D’après Denise Philippe, conseillère politique senior au sein du Conseil national zéro déchet, les gens ne savent pas ce que veut véritablement dire la date «meilleur avant». Selon Mme Philippe, qui a participé à la rédaction du rapport, lorsque les consommateurs voient cette indication, ils croient que l’aliment représente un risque pour la santé une fois la date échue. Ce qui n’est pas le cas, rassure-t-elle.

Une récente étude démontre que les Canadiens sont parmi les plus grands gaspilleurs de nourriture dans le monde. Chaque citoyen canadien jetterait près de 400 kilogrammes de nourriture par année, dont 47% à la maison.

Le Conseil national zéro déchet combat ces pertes depuis 2016 et l’étiquette «meilleur avant» semble représenter un ennemi majeur.
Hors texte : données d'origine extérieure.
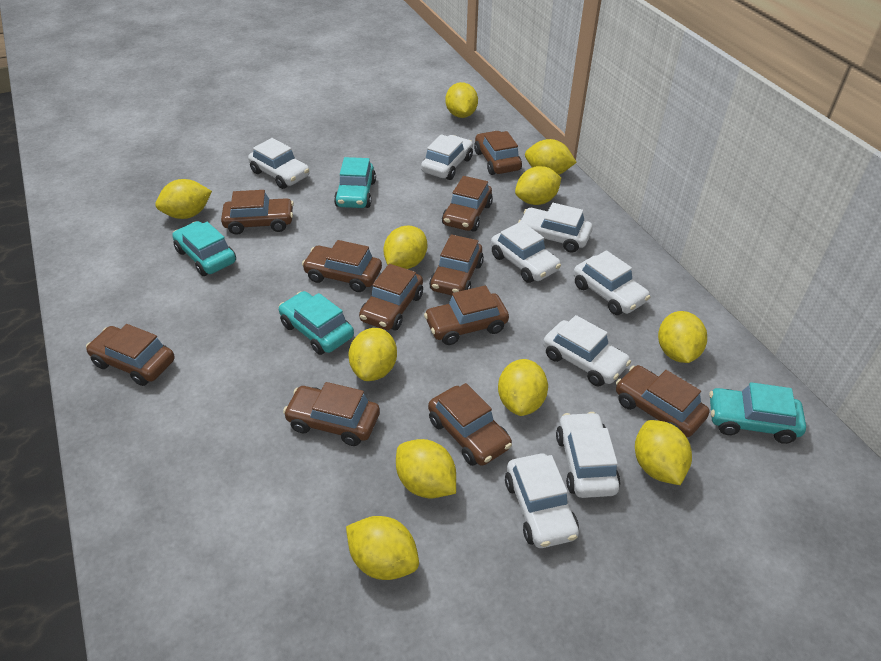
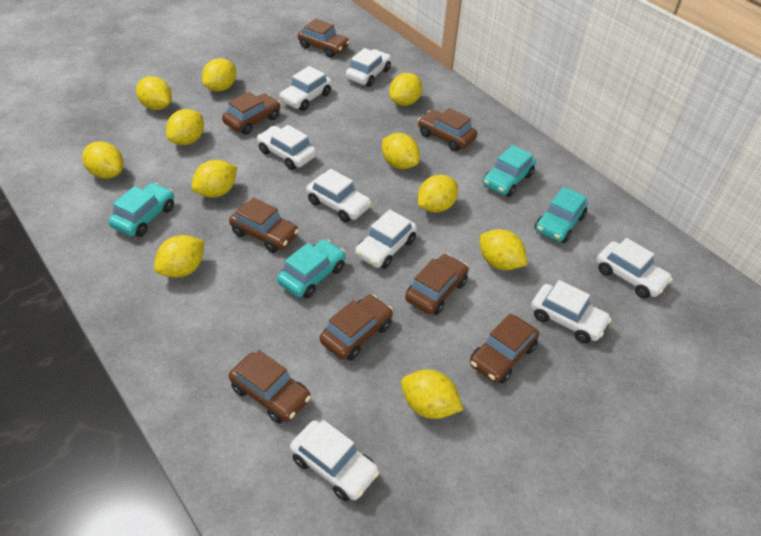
brown car: [86,324,175,386] [221,190,294,235] [283,382,380,446] [302,240,382,292] [359,264,423,331] [424,285,509,345] [428,383,512,466] [429,235,484,296] [442,176,493,232] [474,131,522,175] [616,365,709,437] = 11 -> [222,92,281,135] [229,197,299,253] [229,350,311,423] [298,18,350,58] [320,295,393,361] [405,254,469,315] [418,108,477,151] [470,313,539,383] = 8

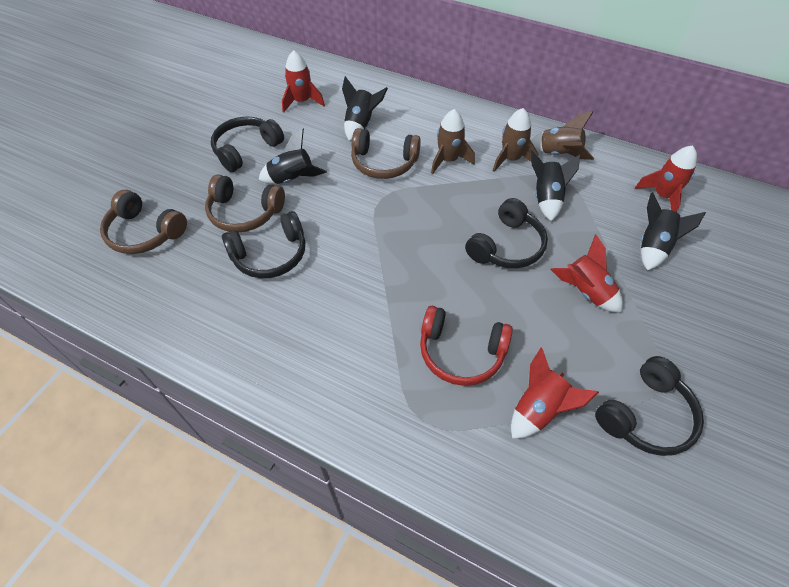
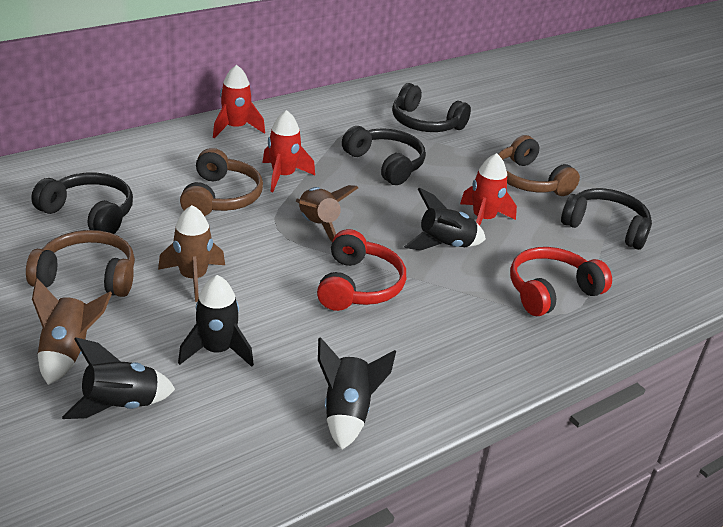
red headphones: [420,306,513,386] = 1 -> [317,229,406,311] [510,247,612,316] = 2
red rocket: [282,50,325,113] [511,348,599,439] [550,235,623,313] [635,145,697,212] = 4 -> [213,65,265,138] [263,110,315,192] [460,153,517,226] = 3

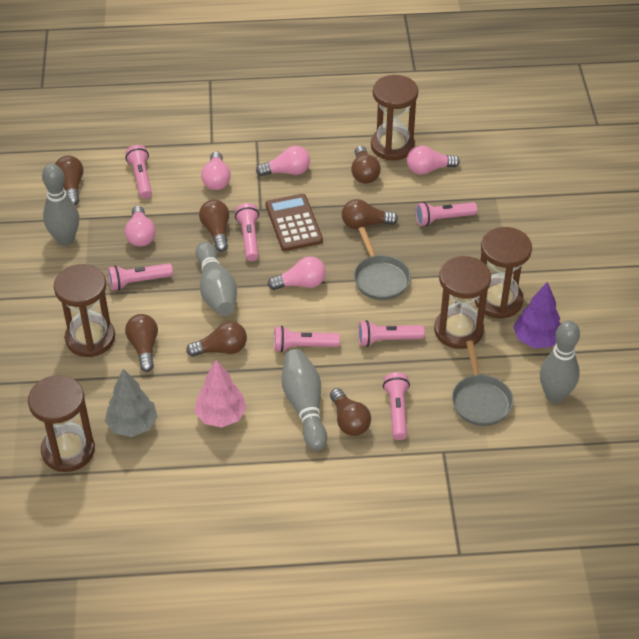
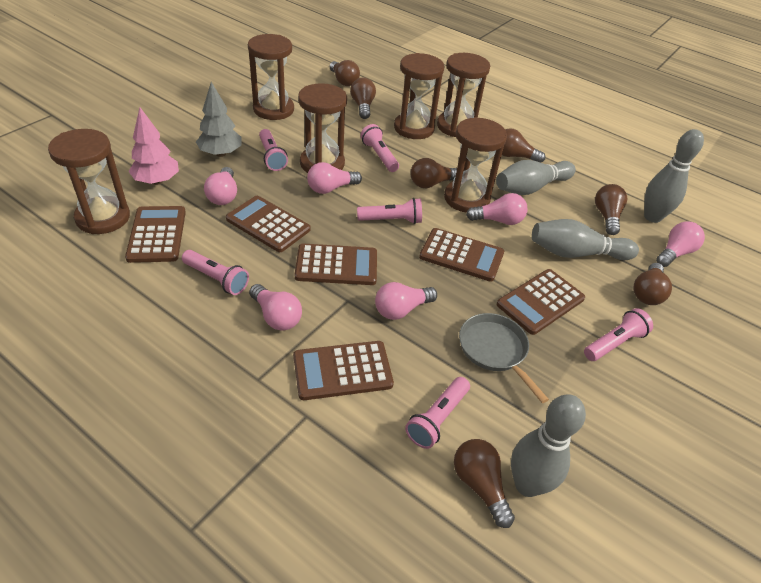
brown calculator: [265,194,323,251] = 1 -> [125,206,186,263] [226,196,311,252] [293,341,394,400] [295,243,377,285] [419,228,504,282] [496,269,585,335] = 6
brown hourglass: [28,375,95,472] [54,264,115,357] [371,75,418,161] [434,256,491,349] [475,227,532,319] = 5 -> [48,129,130,234] [248,34,294,120] [298,83,347,173] [394,53,445,139] [437,53,490,137] [444,117,507,213] = 6
grey pan: [354,227,411,300] [452,341,513,426] = 2 -> [459,313,549,403] = 1
pink flashlight: [108,263,173,291] [125,145,152,199] [235,203,259,261] [274,326,340,352] [358,320,425,347] [383,373,410,440] [416,202,477,226] = 7 -> [182,250,249,295] [259,129,288,171] [357,198,422,224] [360,124,399,172] [405,377,470,449] [584,308,653,361] = 6
pink light bulb: [125,206,155,247] [201,151,231,190] [256,146,310,176] [268,256,326,290] [407,145,460,175] = 5 -> [204,167,237,205] [249,284,302,331] [307,162,362,194] [375,282,437,320] [466,193,527,225] [656,221,705,267] = 6
purple tree: [513,282,561,348] = 1 -> none = 0

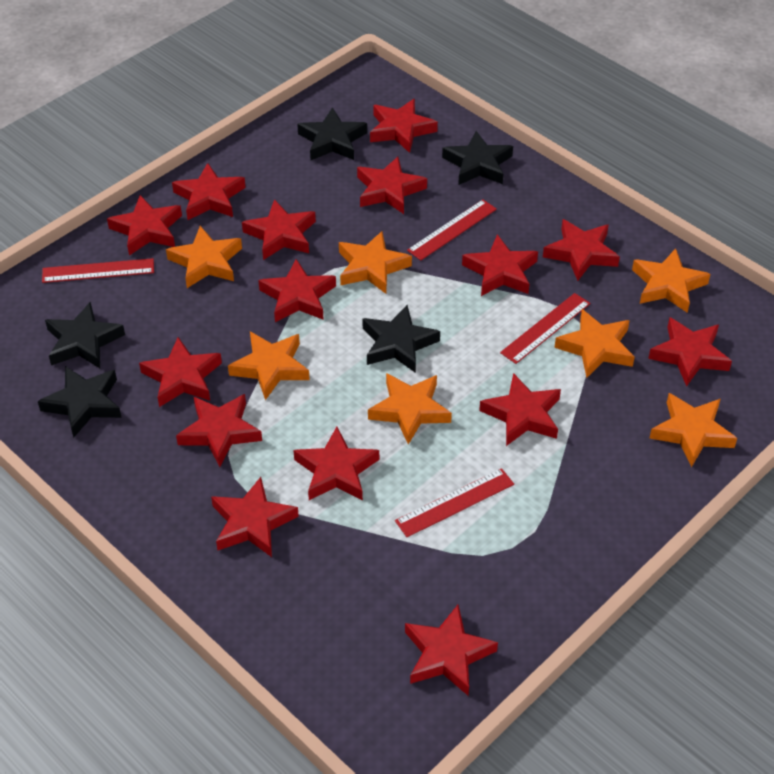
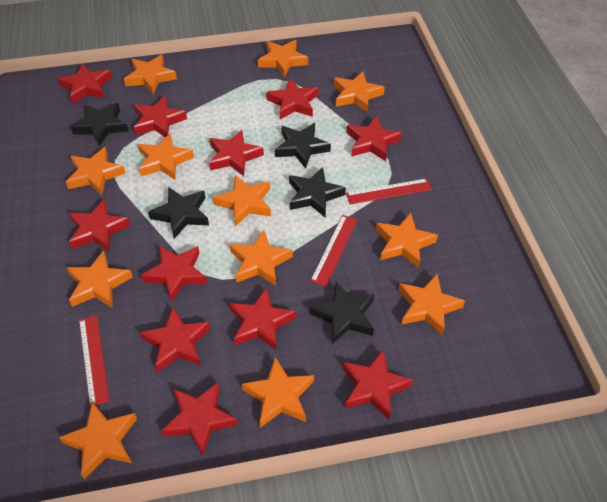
orange star: [166,226,242,288] [228,332,310,400] [339,231,412,294] [368,373,452,445] [554,309,635,378] [632,249,710,313] [649,393,737,467] = 7 -> [59,402,137,479] [66,147,126,195] [67,250,133,308] [124,55,177,94] [138,133,194,180] [213,175,271,227] [230,230,293,286] [242,357,314,428] [258,40,308,77] [334,71,385,113] [376,213,438,268] [399,274,465,336] = 12
red ruler: [42,258,154,283] [395,468,514,537] [407,200,497,261] [500,293,590,364] = 4 -> [79,315,110,407] [310,215,357,287] [346,178,432,204] = 3
red star: [107,195,182,255] [139,337,222,407] [172,163,246,220] [176,394,262,467] [211,477,299,557] [242,199,316,260] [258,259,336,322] [293,427,379,500] [357,156,427,214] [370,99,438,153] [405,605,498,696] [462,234,538,296] [479,373,561,446] [543,219,620,281] [648,317,732,387] = 15 -> [58,63,112,104] [69,199,130,252] [134,96,187,138] [140,307,210,372] [141,245,207,302] [161,382,238,456] [209,130,264,176] [229,288,296,351] [266,78,318,119] [342,349,413,420] [346,116,402,161] = 11

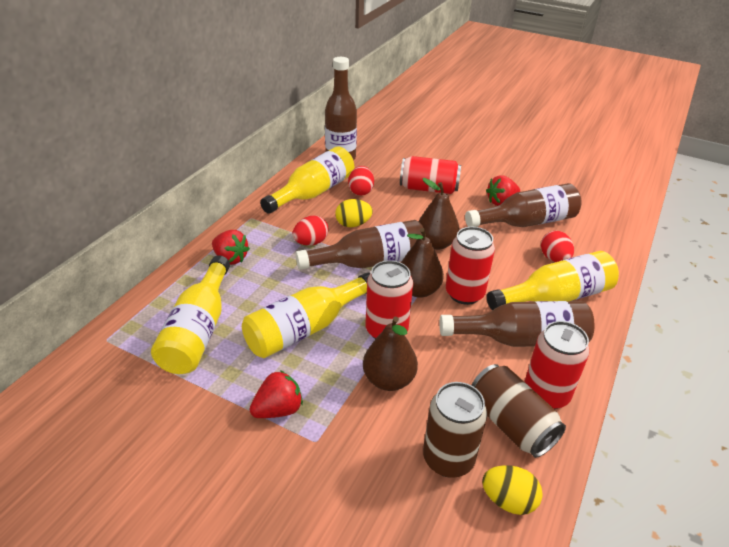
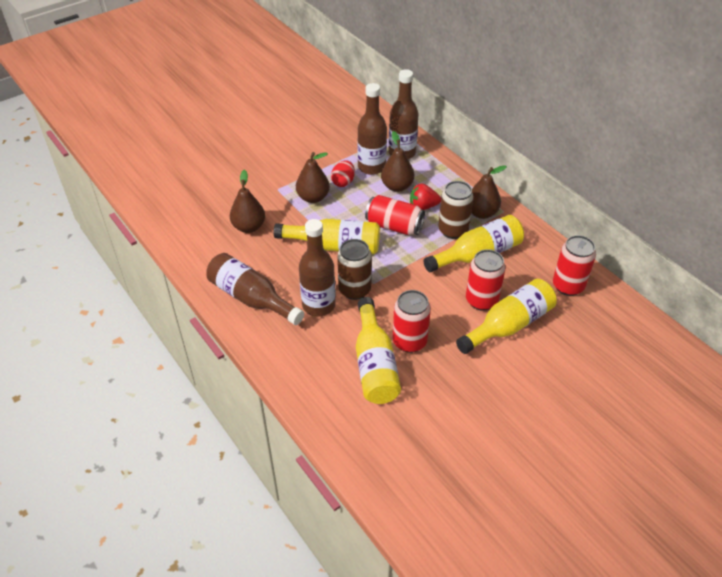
brown pear: [363,317,418,391] [401,228,444,298] [418,178,460,250] = 3 -> [230,170,265,233] [296,152,330,203] [381,131,414,192] [471,165,507,219] = 4
red egg: [293,216,329,246] [348,166,374,196] [541,231,574,262] = 3 -> [331,160,355,187] = 1
red strawberry: [212,230,250,265] [250,370,303,418] [486,175,520,206] = 3 -> [410,183,441,210] = 1
yellow egg: [335,199,373,227] [482,465,543,515] = 2 -> none = 0

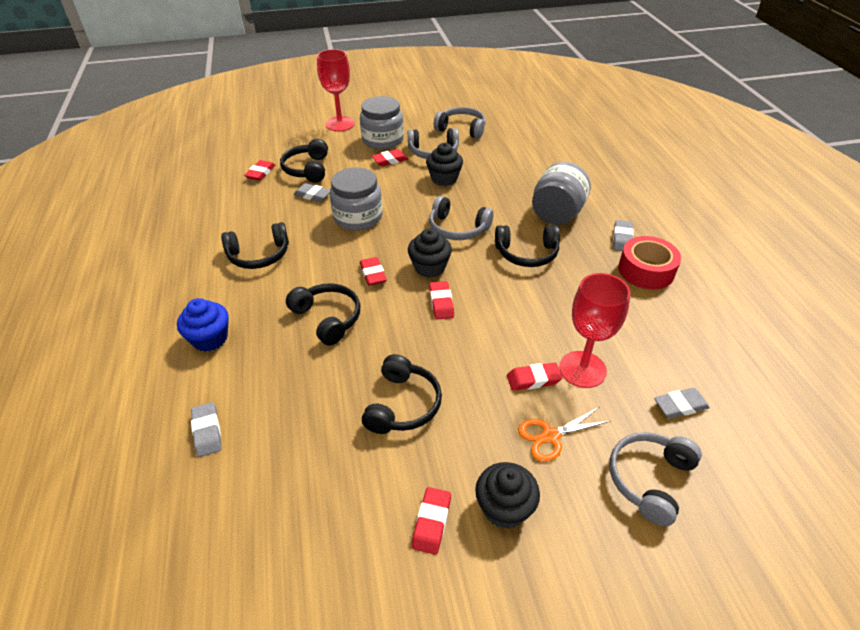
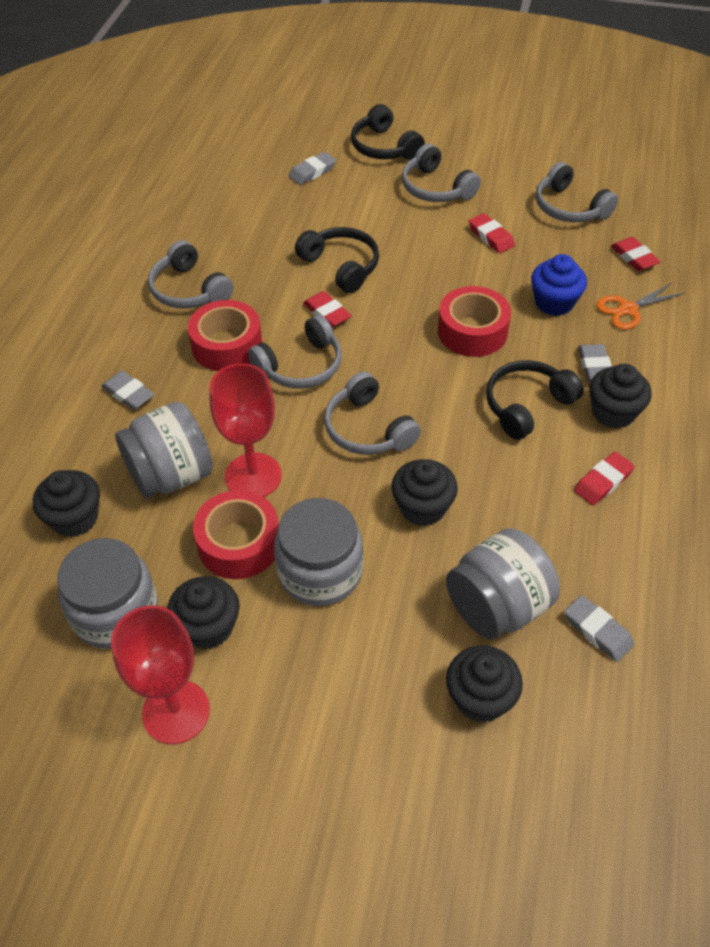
black cupcake: [408,229,452,278] [426,143,463,186] [475,462,540,529] = 3 -> [33,470,100,537] [167,576,239,649] [391,459,458,526] [446,645,523,722] [589,364,652,429] = 5
black headphones: [221,222,289,269] [280,139,328,183] [286,283,360,346] [362,354,442,434] [495,225,560,267] = 5 -> [295,227,379,293] [351,104,425,160] [486,360,584,440] = 3
grey headphones: [408,128,459,159] [429,196,494,240] [434,107,486,139] [609,432,702,526] = 4 -> [148,240,233,308] [248,315,342,389] [324,371,421,455] [402,144,481,202] [536,162,618,222] = 5
grey jar: [330,167,382,230] [360,96,404,149] [532,162,591,225] = 3 -> [57,538,158,649] [115,402,213,498] [274,498,363,606] [446,528,560,639] = 4
red eraser: [244,160,275,181] [360,257,387,285] [372,149,408,166] [412,487,451,555] [429,281,454,320] [507,363,563,391] = 6 -> [303,291,352,327] [469,213,515,253] [574,452,635,506] [611,237,661,271] = 4
red tape: [618,236,681,289] = 1 -> [188,300,262,371] [193,490,279,579] [438,286,511,357] = 3

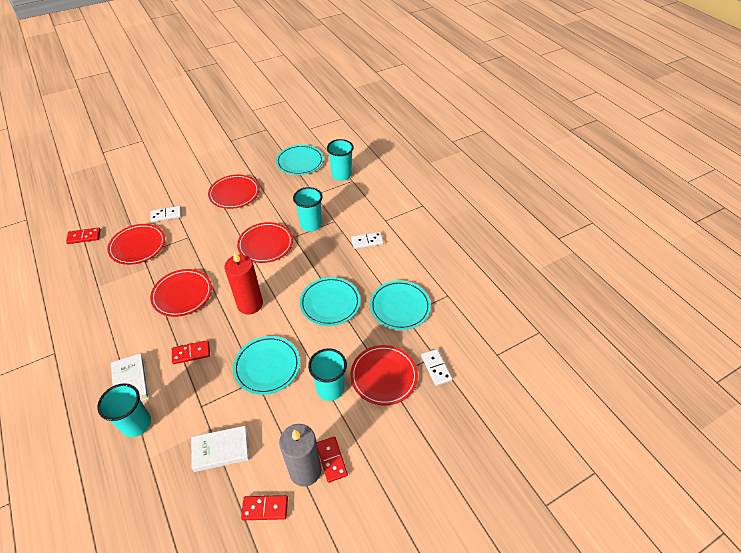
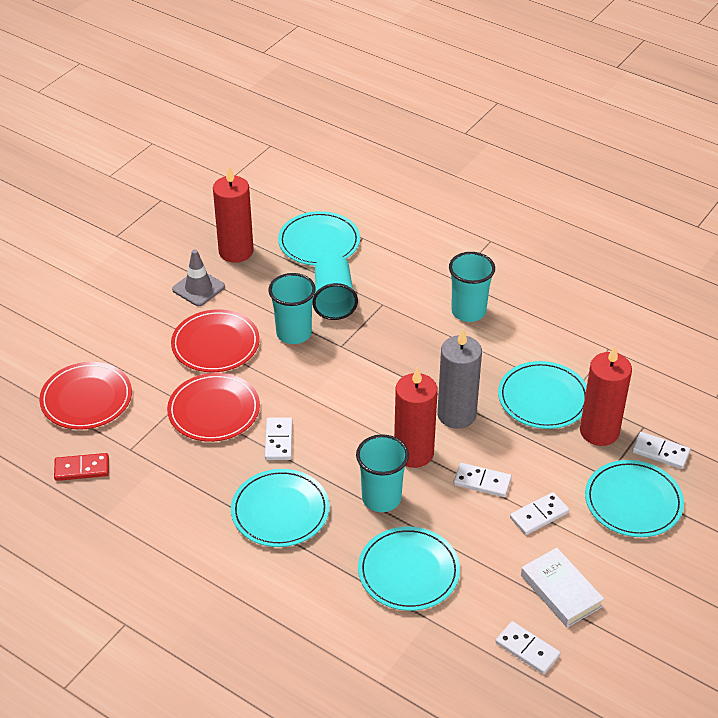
grey traffic cone: none = 0 -> [172,249,225,306] = 1
red candle: [224,251,263,314] = 1 -> [213,166,254,263] [394,367,438,468] [580,346,632,446] = 3
red domino: [66,228,101,244] [172,340,210,364] [241,495,288,520] [317,436,348,483] = 4 -> [54,453,109,481] = 1
red plate: [107,224,165,265] [150,269,212,317] [208,175,259,209] [237,222,293,263] [350,345,418,405] = 5 -> [39,362,132,430] [167,373,260,442] [171,309,260,372] = 3
turquoise plate: [233,336,300,395] [276,145,324,175] [300,277,361,326] [370,281,431,330] = 4 -> [231,469,330,547] [278,211,360,266] [358,527,460,611] [498,361,587,429] [585,460,684,537] = 5
white book: [111,353,149,401] [191,426,250,472] = 2 -> [521,548,604,628] = 1
white domino: [151,206,182,222] [351,232,384,249] [421,349,453,386] = 3 -> [265,417,293,460] [453,463,512,497] [496,621,560,674] [510,492,569,535] [632,432,690,469] = 5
À l’exception de rares produits comme les oeufs, la date «meilleur avant» réfère à un niveau de qualité du produit et non pas à un enjeu de sécurité. Denise Philippe ajoute que bien des produits alimentaires affichent une date, alors qu’ils n’en ont même pas besoin.

«Une croustille peut probablement être légèrement plus croquante si on la mange avant la date et légèrement moins croquante après. Et vous seriez étonné de savoir à quel point un yogourt peut se conserver longtemps», mentionne la membre du comité.

Le vocabulaire utilisé et l’inscription ambiguë de la date contribuent aussi à confondre les consommateurs, d’après Mme Philippe.

Ce qui a pour conséquence d’envoyer des tonnes d’aliments sains et comestibles directement à la poubelle dans les cuisines résidentielles ou dans les épiceries.

«Des palettes entières d’humus parfaitement comestible sont retirées des épiceries juste avant l’échéance de leur date »meilleur avant«», déplore Denise Philippe.

Celle-ci propose que le Canada uniformise sa terminologie en utilisant des expressions comme «consommer avant», «congeler avant» ou «a meilleur goût avant» afin de départager si la date représente un enjeu de santé ou de qualité.

D’autres recommandations sont suggérées dans le rapport du comité, dont celle d’harmoniser les règles entourant les dons de nourriture et l’envoi de nourriture à l’enfouissement. L’étude réclame aussi un meilleur contrôle des inventaires chez les transformateurs et les détaillants alimentaires.

Le gouvernement fédéral s’est engagé à réduire le gaspillage alimentaire de moitié d’ici 2030. Il prépare aussi la rédaction d’une politique nationale de l’alimentation qui devrait s’attaquer au gaspillage.